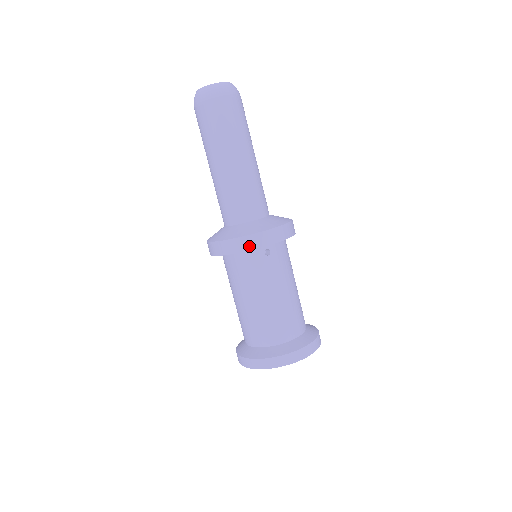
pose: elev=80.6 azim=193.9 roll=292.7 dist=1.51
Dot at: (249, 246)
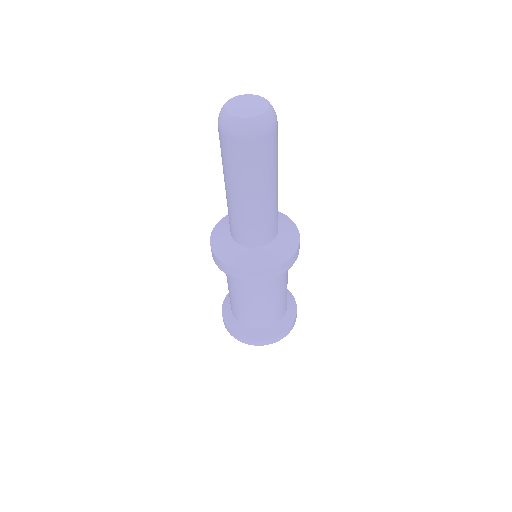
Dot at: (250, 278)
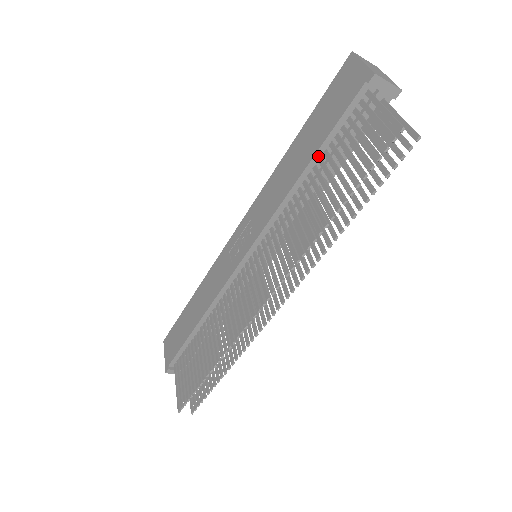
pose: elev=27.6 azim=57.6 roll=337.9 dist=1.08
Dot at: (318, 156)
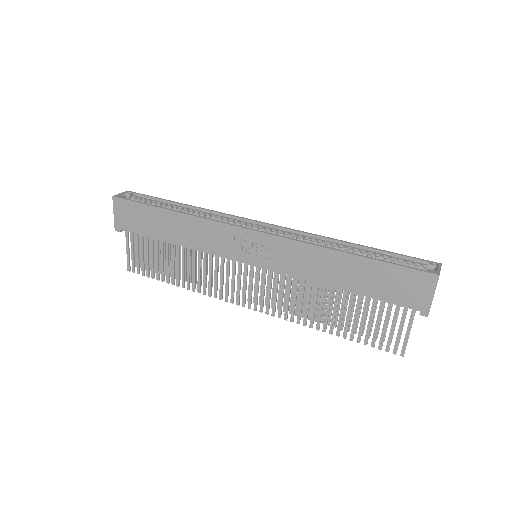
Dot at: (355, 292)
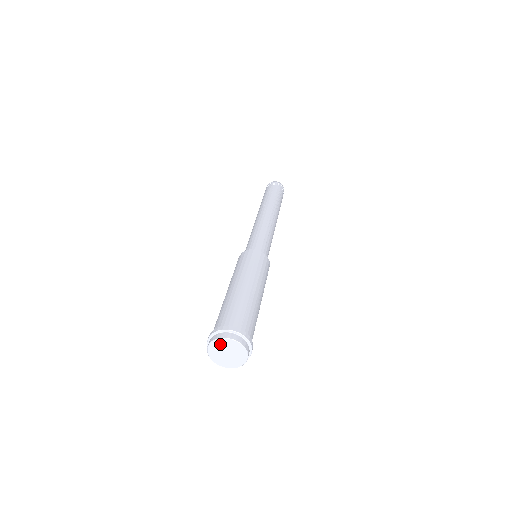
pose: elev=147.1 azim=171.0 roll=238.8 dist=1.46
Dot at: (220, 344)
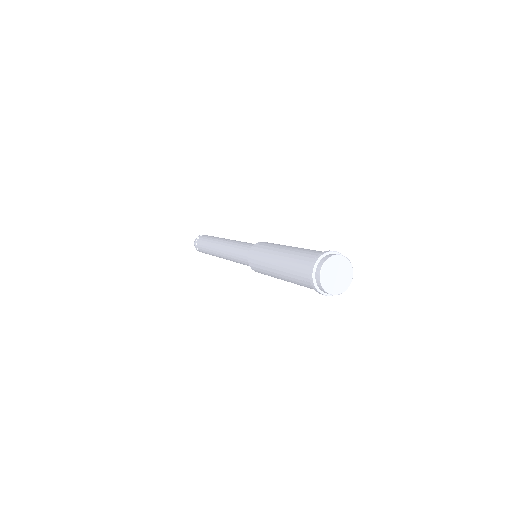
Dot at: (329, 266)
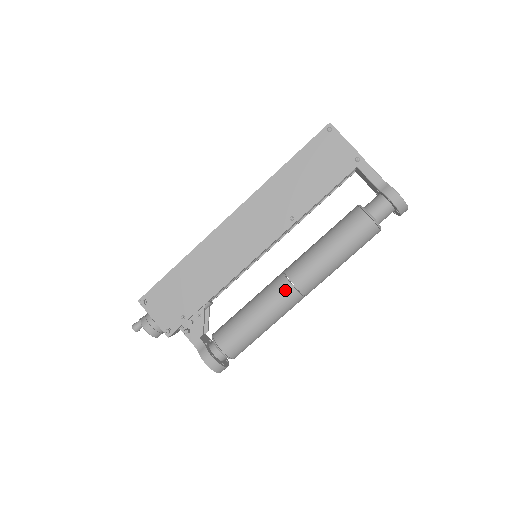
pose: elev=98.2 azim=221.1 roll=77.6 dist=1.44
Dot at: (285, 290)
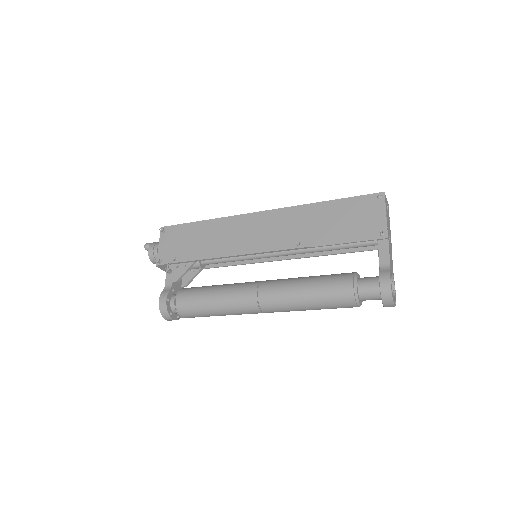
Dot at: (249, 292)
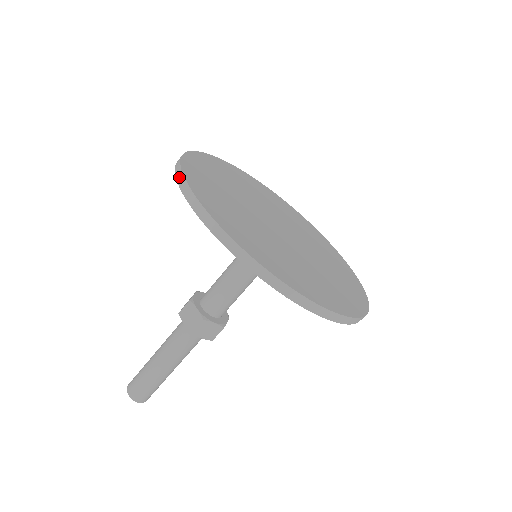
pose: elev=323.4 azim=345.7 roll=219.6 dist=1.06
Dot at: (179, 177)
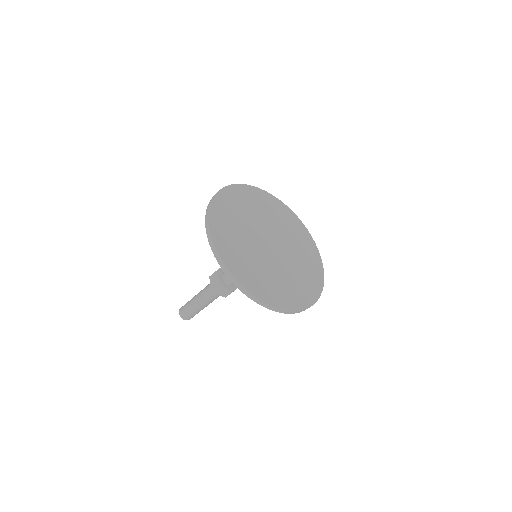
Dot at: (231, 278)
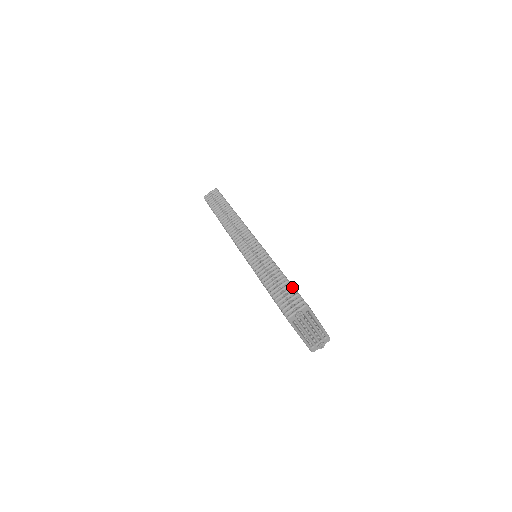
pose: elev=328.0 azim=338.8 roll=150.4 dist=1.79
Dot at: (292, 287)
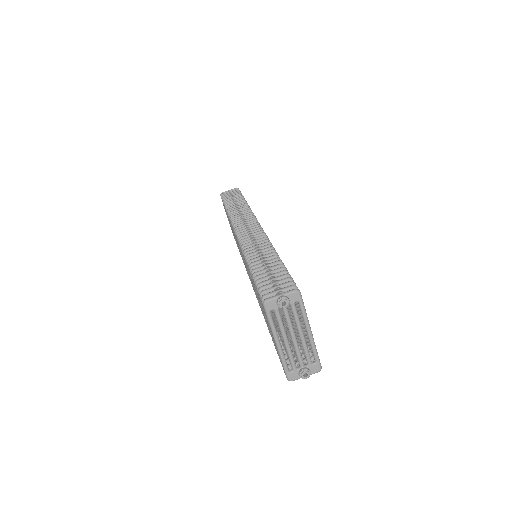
....
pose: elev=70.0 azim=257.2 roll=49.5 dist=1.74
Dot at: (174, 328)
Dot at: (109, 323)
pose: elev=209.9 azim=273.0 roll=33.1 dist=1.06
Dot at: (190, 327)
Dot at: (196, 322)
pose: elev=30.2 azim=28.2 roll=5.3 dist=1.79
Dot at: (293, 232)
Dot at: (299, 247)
....
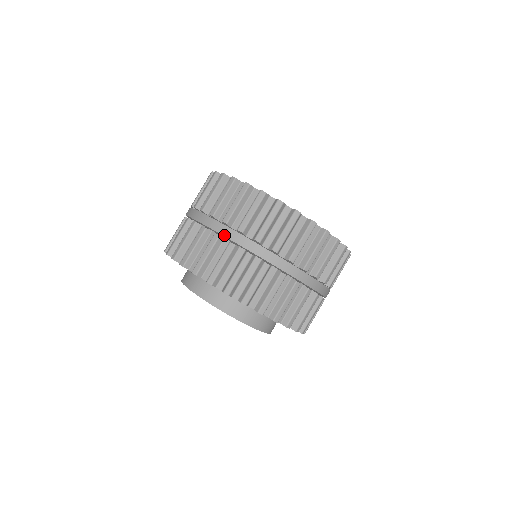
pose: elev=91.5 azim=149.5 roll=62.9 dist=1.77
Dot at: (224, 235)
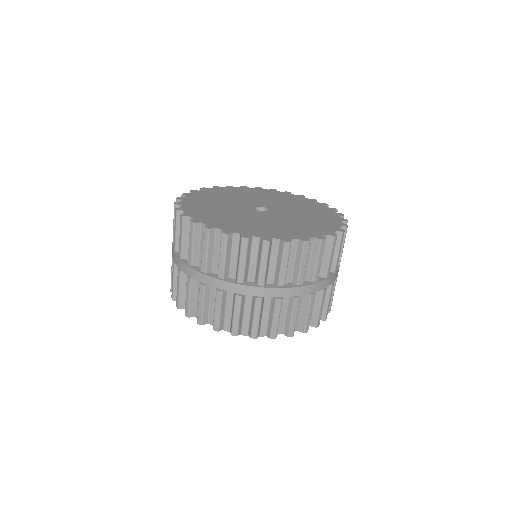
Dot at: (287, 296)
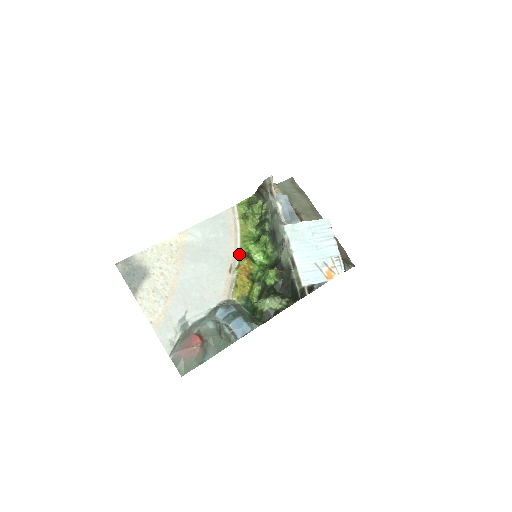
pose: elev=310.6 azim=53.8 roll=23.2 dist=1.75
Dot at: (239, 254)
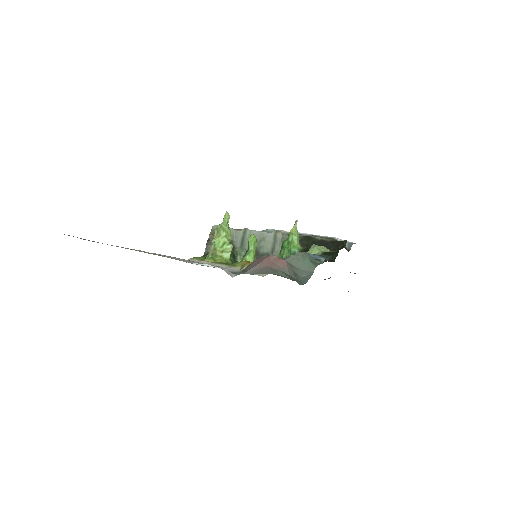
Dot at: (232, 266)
....
**TASK DESCRIPTION**
Please copy out, word for word, everything in the records from the line containing "pose: elev=91.5 azim=149.5" down to the line containing "Dot at: (232, 266)", both of those lines included. Leave the pictures out of your answer.

**SOLUTION FOR THIS EXERCISE**
pose: elev=91.5 azim=149.5 roll=62.9 dist=1.77
Dot at: (224, 235)
Dot at: (287, 296)
pose: elev=310.6 azim=53.8 roll=23.2 dist=1.75
Dot at: (239, 254)
Dot at: (232, 266)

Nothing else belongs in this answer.